A rape is a criminal and evil violation of a woman’s body…She certainly doesn’t need the added, huge burden of complicity in a brutal attack on an unborn child. The child is innocent. So many women who have had abortions, even under such grievous circumstances, have regretted them later.
Two unreported or underreported aspects of the Todd Akin/rape controversy:
1.) One aspect of the debate is a vast difference of opinion about the meaning of compassion in this situation. The pro-abort side believes compassion toward the woman is aborting the child so she can put this tragedy behind her. Pro-life folks know that abortion compounds the tragedy by killing a child—and also makes it harder for the woman. A rape is a criminal and evil violation of a woman’s body. A woman so mistreated needs help, and reassurance that she is still made in God’s image despite being brutally attacked. She certainly doesn’t need the added, huge burden of complicity in a brutal attack on an unborn child. The child is innocent. So many women who have had abortions, even under such grievous circumstances, have regretted them later.

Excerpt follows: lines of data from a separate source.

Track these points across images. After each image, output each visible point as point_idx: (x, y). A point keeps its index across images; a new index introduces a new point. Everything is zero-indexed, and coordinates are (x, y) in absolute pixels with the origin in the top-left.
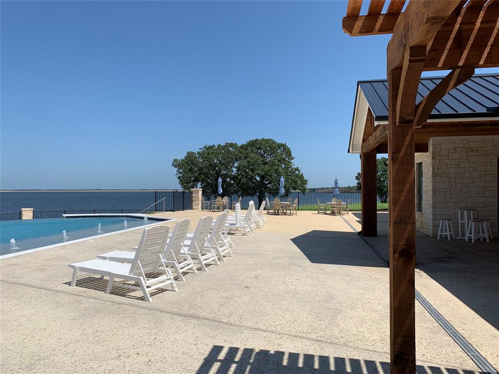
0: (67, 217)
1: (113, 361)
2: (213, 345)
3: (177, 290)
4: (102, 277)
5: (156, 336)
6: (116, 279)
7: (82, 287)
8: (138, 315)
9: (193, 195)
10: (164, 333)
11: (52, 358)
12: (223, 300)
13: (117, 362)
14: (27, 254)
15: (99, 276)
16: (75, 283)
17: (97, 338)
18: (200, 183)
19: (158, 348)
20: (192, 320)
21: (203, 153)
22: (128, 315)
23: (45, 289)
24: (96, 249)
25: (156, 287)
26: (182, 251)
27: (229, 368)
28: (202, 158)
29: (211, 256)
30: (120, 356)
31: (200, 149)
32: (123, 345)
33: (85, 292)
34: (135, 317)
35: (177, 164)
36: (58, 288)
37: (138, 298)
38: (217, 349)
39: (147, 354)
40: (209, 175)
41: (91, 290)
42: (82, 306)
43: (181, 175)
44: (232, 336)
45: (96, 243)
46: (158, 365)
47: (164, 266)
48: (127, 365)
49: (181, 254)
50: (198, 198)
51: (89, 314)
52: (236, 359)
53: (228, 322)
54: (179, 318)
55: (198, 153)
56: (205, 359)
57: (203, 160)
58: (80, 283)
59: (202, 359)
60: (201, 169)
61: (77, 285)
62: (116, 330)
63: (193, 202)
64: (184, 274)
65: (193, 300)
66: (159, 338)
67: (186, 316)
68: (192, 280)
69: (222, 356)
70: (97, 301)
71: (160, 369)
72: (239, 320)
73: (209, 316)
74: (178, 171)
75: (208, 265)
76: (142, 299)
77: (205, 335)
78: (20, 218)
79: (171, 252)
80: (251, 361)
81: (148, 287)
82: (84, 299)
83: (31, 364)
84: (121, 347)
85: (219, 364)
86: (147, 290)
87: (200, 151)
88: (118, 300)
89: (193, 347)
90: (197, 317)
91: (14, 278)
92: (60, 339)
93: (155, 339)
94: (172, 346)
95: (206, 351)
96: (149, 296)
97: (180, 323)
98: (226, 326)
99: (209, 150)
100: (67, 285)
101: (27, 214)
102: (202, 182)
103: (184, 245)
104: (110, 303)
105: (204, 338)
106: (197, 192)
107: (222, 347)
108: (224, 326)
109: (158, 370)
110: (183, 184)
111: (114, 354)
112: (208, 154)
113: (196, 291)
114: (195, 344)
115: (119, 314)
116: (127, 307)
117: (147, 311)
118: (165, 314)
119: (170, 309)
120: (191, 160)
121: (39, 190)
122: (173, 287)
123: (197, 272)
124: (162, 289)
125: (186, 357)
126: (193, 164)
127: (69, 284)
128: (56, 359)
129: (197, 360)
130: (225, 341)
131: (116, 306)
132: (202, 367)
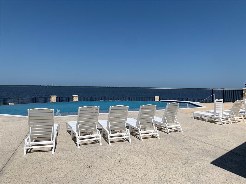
0: (162, 101)
9: (243, 93)
63: (243, 97)
101: (157, 99)
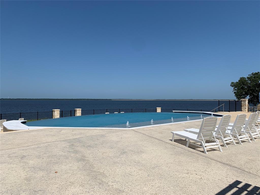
0: (175, 112)
1: (185, 174)
2: (236, 180)
3: (222, 151)
4: (186, 139)
5: (206, 169)
6: (191, 141)
7: (176, 142)
8: (200, 159)
9: (242, 103)
10: (211, 169)
11: (162, 167)
12: (248, 160)
13: (187, 175)
14: (156, 126)
15: (184, 139)
16: (173, 141)
17: (180, 164)
18: (249, 96)
19: (207, 174)
20: (227, 166)
21: (251, 77)
22: (195, 158)
23: (162, 141)
24: (185, 127)
25: (210, 147)
26: (226, 132)
27: (243, 192)
28: (250, 80)
29: (245, 137)
30: (188, 173)
31: (249, 75)
32: (190, 169)
33: (178, 145)
34: (198, 159)
35: (233, 85)
36: (167, 141)
37: (201, 151)
38: (238, 182)
39: (201, 175)
40: (255, 91)
41: (180, 144)
42: (175, 150)
43: (236, 91)
44: (249, 179)
45: (186, 124)
46: (205, 181)
47: (215, 138)
48: (191, 177)
49: (226, 133)
50: (245, 105)
51: (178, 154)
52: (248, 190)
53: (248, 171)
54: (220, 164)
55: (248, 78)
56: (230, 185)
57: (251, 82)
58: (176, 141)
59: (228, 184)
60: (249, 87)
61: (174, 141)
62: (188, 162)
63: (242, 107)
64: (228, 144)
65: (230, 157)
66: (207, 170)
67: (224, 164)
68: (231, 148)
69: (240, 186)
70: (182, 149)
71: (205, 183)
72: (256, 172)
73: (238, 167)
74: (234, 89)
75: (243, 142)
76: (203, 152)
77: (233, 175)
78: (156, 111)
79: (220, 132)
80: (257, 193)
81: (205, 147)
82: (176, 148)
83: (154, 167)
84: (189, 170)
85: (237, 189)
86: (205, 148)
87: (249, 76)
88: (191, 150)
89: (225, 178)
90: (230, 166)
91: (151, 135)
92: (165, 161)
93: (206, 170)
94: (213, 175)
95: (232, 181)
96: (206, 151)
97: (220, 166)
98: (247, 173)
99: (255, 75)
100: (170, 141)
101: (159, 110)
102: (250, 95)
103: (227, 129)
104: (187, 151)
105: (232, 176)
106: (245, 101)
107: (241, 182)
108: (245, 173)
109: (204, 183)
110: (237, 96)
111: (186, 171)
112: (255, 78)
113: (233, 154)
114: (226, 177)
115: (191, 156)
116: (195, 154)
117: (204, 158)
118: (213, 160)
119: (216, 159)
120: (242, 82)
121: (164, 99)
122: (220, 149)
123: (236, 144)
124: (214, 149)
125: (220, 181)
126: (244, 84)
127: (171, 140)
128: (163, 168)
129: (225, 184)
130: (244, 180)
131: (190, 153)
132: (227, 188)
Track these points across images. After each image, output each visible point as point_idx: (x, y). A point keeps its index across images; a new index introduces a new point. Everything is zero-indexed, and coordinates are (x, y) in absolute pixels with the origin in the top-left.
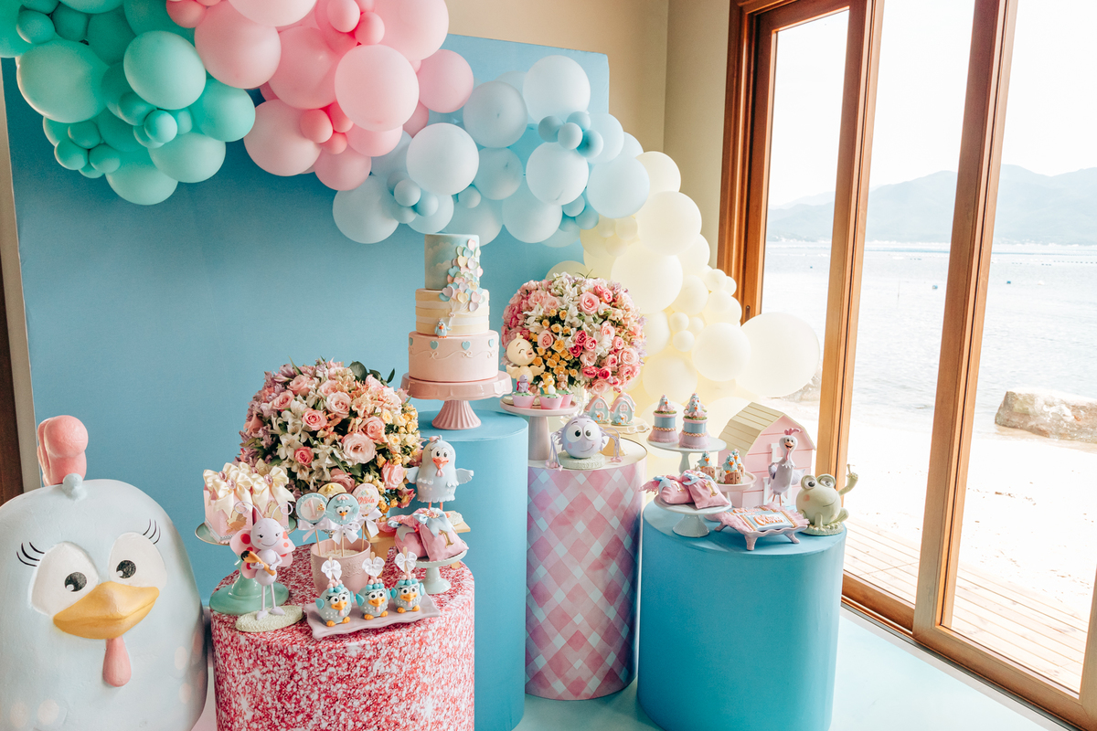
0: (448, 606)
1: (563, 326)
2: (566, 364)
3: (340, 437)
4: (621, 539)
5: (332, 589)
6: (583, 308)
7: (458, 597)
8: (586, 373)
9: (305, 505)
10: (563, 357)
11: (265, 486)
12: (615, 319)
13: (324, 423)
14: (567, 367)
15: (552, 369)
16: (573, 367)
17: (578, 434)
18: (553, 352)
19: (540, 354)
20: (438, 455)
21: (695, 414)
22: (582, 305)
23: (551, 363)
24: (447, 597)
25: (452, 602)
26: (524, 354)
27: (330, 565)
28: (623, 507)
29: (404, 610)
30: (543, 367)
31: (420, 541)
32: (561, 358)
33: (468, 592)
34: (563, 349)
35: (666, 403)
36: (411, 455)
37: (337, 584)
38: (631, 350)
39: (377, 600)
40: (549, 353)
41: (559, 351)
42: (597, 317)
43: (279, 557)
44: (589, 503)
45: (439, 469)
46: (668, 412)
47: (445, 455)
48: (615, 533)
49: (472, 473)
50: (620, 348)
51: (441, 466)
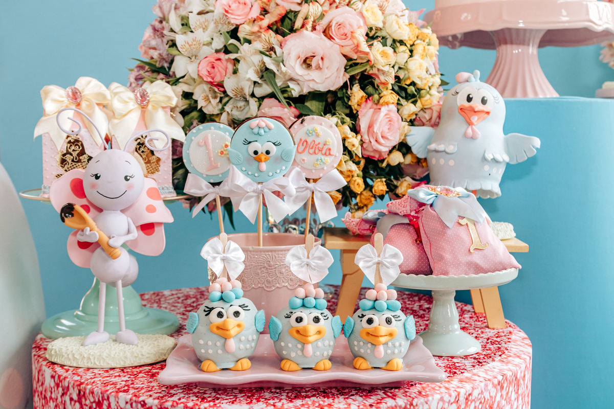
0: (466, 374)
3: (280, 37)
5: (217, 294)
7: (495, 367)
9: (199, 145)
11: (133, 105)
13: (255, 12)
20: (469, 99)
24: (468, 363)
25: (478, 370)
27: (220, 248)
29: (364, 365)
31: (418, 240)
33: (517, 360)
36: (419, 104)
37: (229, 286)
39: (305, 329)
43: (133, 228)
45: (470, 124)
47: (484, 101)
49: (537, 142)
51: (474, 119)
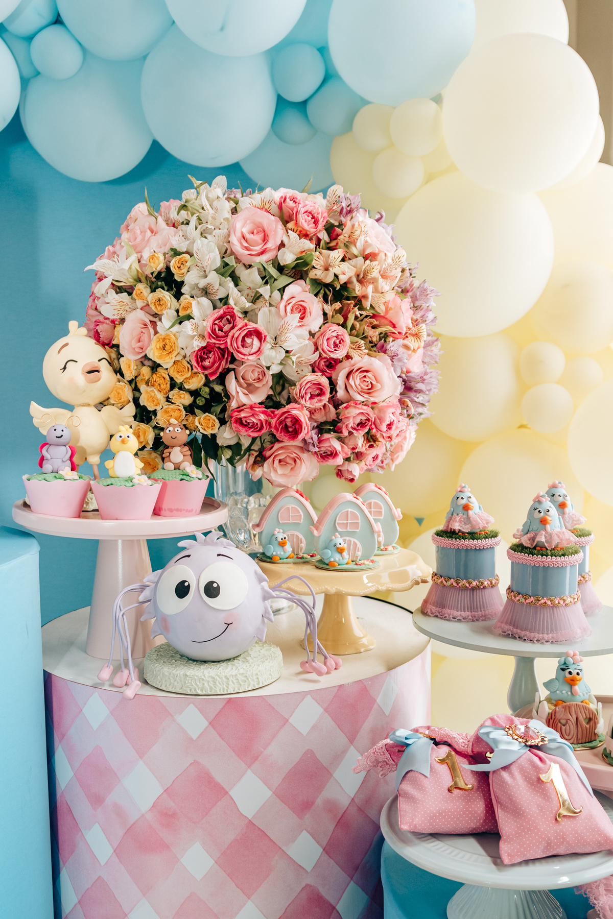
1: (178, 295)
2: (187, 400)
4: (329, 896)
6: (237, 247)
8: (239, 421)
10: (179, 379)
12: (329, 279)
14: (190, 410)
15: (155, 412)
16: (206, 409)
17: (182, 590)
18: (155, 367)
19: (129, 376)
21: (542, 538)
22: (234, 240)
23: (151, 397)
26: (76, 373)
28: (331, 806)
30: (131, 409)
32: (173, 385)
34: (174, 357)
35: (466, 508)
38: (379, 364)
40: (146, 371)
41: (167, 362)
42: (274, 272)
44: (219, 792)
46: (473, 535)
48: (309, 880)
50: (339, 354)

2.) Some on the pro-abort side are raising the prospect of a woman who has an abortion after rape being prosecuted for it, if nasty pro-lifers have their way. I wrote a book about the history of abortion in America from the early 1600s through the early 1900s (Abortion Rites: A Social History of Abortion in America), and I can say this: Even when abortion was a crime and a strong societal consensus condemned it, I know of no situations where a woman was prosecuted for an abortion following a rape. Women did not do jail time following an abortion. The emphasis was on prosecuting abortionists, not women: They were seen as victims exploited by men, and American society showed no desire to re-victimize them. The 19th century history of fighting abortion is one of compassion toward both women and their unborn children.